[Saved entries]
__________

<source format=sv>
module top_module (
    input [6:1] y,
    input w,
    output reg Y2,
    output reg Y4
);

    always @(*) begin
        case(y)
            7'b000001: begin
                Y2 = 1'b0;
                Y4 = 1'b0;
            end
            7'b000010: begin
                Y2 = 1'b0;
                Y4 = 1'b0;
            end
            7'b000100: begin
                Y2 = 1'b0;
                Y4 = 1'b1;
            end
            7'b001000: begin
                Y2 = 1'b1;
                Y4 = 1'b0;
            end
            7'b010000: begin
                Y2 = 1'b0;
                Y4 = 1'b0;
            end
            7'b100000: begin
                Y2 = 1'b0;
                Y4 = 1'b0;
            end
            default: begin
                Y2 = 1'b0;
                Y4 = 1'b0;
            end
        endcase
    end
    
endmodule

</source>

__________

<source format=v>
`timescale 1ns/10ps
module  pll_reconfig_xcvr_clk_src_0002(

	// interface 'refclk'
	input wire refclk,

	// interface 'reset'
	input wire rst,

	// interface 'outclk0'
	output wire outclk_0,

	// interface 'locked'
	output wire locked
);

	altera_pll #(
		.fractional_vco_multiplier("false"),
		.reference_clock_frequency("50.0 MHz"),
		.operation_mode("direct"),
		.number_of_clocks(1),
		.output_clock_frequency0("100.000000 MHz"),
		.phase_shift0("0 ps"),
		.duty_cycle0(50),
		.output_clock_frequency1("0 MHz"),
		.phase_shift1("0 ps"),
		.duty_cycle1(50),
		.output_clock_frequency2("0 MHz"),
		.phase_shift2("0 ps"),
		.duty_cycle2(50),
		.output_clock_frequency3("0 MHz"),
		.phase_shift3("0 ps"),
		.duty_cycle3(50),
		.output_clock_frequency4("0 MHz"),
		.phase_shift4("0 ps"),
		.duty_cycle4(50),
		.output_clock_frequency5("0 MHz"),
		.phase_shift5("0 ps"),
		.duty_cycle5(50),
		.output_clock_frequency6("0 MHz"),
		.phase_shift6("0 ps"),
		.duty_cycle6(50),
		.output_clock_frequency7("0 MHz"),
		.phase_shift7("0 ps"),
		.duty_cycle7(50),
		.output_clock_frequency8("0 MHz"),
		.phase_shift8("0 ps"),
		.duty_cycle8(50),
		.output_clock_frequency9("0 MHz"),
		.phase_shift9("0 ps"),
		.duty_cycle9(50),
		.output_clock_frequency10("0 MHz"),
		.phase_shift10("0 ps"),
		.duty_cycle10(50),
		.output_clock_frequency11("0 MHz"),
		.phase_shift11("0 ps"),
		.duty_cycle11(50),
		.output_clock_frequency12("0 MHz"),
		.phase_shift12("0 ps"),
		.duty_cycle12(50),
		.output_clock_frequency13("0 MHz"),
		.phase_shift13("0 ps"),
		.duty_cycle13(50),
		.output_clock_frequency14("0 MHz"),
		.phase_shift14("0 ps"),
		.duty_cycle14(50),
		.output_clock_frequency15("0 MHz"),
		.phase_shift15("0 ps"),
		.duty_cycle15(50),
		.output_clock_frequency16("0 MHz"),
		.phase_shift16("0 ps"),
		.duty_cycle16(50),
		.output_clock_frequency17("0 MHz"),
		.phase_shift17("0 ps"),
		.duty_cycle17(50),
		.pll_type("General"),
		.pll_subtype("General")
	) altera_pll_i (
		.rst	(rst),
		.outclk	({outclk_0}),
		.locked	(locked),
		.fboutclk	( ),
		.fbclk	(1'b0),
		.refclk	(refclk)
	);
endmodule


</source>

__________

■ Work task: In the lines above, spot each one that contains the word "source" and copy it.

■ Response to this task:
<source format=sv>
</source>
<source format=v>
</source>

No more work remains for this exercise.